Segment Start: LISTED RECORDS
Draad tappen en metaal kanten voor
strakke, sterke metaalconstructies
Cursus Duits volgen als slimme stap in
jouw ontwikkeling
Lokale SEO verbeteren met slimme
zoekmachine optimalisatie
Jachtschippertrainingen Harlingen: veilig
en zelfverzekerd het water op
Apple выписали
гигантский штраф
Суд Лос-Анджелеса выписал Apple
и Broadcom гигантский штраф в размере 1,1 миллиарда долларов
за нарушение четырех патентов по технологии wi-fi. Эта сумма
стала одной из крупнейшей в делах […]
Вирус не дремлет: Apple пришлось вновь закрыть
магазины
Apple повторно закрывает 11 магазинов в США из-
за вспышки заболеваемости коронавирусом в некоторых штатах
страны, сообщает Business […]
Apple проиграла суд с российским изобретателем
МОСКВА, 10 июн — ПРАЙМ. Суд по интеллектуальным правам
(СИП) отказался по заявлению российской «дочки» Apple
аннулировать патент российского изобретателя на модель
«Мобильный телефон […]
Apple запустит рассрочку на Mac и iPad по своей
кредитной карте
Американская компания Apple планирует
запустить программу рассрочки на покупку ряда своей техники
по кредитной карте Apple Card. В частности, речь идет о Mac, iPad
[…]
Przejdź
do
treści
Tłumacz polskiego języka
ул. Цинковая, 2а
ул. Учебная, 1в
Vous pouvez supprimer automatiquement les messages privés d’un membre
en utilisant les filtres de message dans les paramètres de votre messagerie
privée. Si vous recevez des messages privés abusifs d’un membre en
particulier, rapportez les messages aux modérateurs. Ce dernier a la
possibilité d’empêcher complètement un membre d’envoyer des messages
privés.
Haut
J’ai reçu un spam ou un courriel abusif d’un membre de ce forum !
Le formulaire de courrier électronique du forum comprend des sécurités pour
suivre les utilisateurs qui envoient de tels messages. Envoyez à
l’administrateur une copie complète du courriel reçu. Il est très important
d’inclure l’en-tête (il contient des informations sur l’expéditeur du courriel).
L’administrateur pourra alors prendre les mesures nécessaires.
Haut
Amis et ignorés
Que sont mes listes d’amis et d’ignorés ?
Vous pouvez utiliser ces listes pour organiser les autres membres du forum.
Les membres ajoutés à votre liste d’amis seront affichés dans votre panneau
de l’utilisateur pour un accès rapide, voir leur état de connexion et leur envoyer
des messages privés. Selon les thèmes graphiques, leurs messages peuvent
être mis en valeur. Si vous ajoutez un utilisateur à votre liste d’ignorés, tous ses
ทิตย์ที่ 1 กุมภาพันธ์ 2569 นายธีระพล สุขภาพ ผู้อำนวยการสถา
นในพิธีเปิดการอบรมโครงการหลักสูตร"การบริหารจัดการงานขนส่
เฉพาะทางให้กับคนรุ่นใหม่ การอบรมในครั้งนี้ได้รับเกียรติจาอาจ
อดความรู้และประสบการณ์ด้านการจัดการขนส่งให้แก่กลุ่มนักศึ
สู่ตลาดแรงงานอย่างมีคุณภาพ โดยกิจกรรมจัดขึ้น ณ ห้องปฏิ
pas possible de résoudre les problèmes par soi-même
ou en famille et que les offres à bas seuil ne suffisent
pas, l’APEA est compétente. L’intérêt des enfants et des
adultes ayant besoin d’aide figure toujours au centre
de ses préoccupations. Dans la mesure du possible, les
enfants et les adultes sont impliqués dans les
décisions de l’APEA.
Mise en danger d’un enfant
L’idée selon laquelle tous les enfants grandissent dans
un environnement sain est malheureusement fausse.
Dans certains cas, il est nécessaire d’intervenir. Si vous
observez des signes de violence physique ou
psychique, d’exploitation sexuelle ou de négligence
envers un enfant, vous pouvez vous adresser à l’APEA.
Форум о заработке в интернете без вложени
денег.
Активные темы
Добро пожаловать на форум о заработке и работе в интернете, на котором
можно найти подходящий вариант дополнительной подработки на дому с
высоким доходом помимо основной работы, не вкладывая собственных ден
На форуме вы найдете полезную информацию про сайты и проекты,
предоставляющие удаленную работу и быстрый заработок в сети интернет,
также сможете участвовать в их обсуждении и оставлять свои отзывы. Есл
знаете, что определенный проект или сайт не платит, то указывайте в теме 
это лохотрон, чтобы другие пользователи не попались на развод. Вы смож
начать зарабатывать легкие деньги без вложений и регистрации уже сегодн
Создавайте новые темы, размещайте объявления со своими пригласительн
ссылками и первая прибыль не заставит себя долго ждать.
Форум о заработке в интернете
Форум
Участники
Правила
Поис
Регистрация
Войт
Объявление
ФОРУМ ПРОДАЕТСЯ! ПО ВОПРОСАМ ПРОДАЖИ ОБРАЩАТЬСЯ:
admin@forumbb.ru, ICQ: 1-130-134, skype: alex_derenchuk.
Segment End: LISTED RECORDS
- [EXERCISE DETAILS]:
How many lines of the page text above contain the string "iPad"? Reply with the number alone.

- [FINISHED EXERCISE]:
2